En vez de sentarme me lancé fuera. En el salón busqué a alguien que pudiese hablarme de Cati. La habitación tenía las ventanas abiertas y estaba llena de sol, pero no se veía a nadie.

No sabía adónde dirigirme y vacilaba sobre lo que debía hacer, cuando una tos que venía del lado del fuego llamó mi atención. Y entonces vi a Linton junto a la chimenea, saboreando un terrón de azúcar y mirándome con indiferencia.

‑¿Y la señorita Catalina? ‑pregunté, creyendo que, al encontrarle solo, le haría confesar por temor.

Pero él siguió chupando como un necio.

‑¿Se ha marchado? ‑pregunté.

‑No. Está arriba. No se irá; no la dejaríamos.

‑¿Que no la dejarían? ¡Mentecato! Dígame donde está o verá usted lo que es bueno.

‑Papá sí que te hará ver lo que es bueno a ti como intentes subir ‑contestó Linton‑. Él me ha dicho que no tengo por qué andarme con contemplaciones con Cati. Es mi mujer y es vergonzoso que quiera marcharse de mi lado. Papá asegura que ella desea que yo muera para quedarse con mi dinero, pero no lo tendrá, ni se irá a su casa, por mucho que llore y patalee.

Y siguió en su ocupación, entornando los ojos.
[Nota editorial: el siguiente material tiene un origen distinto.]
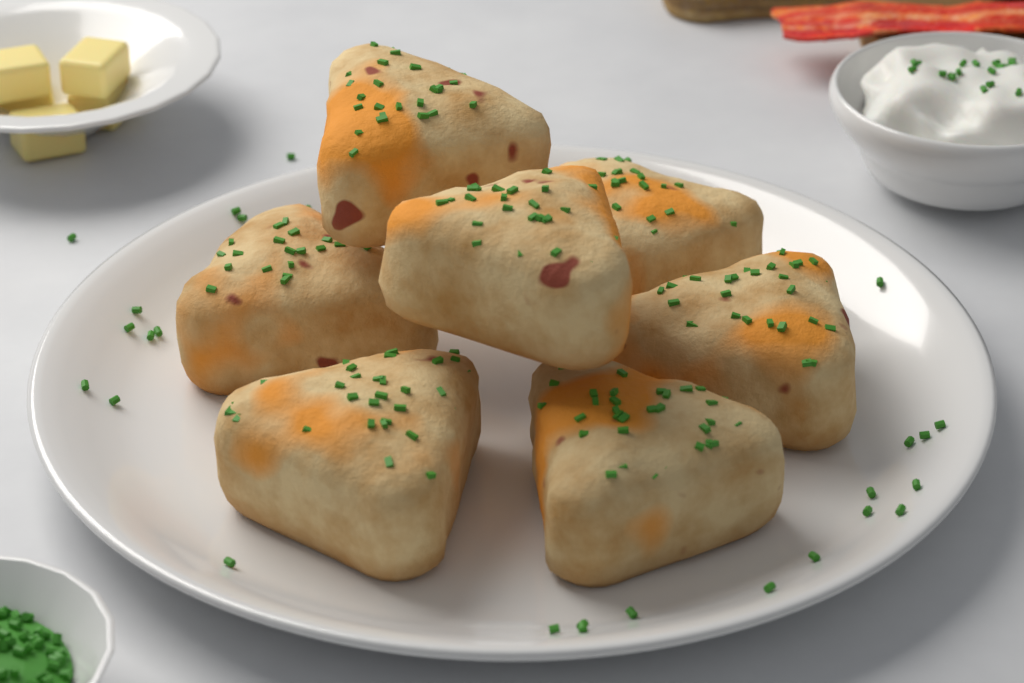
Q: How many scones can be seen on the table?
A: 7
‑Señorito ‑le dije‑, ¿ha olvidado lo bien que ella se portó con usted el invierno pasado, cuando usted le aseguraba que la quería y ella venía a diario para traerle libros y cantarle canciones, a través de vientos y nieve? ¡Pobre Cati! Cada vez que dejaba de venir lloraba pensando en que usted se entristecería, y usted entonces afirmaba que ella era demasiado buena para usted. Ahora, en cambio, usted finge creer en las mentiras que le dice su padre, y se pone con él de acuerdo, a pesar de saber que les engaña a los dos... ¡Vaya un modo de demostrar gratitud!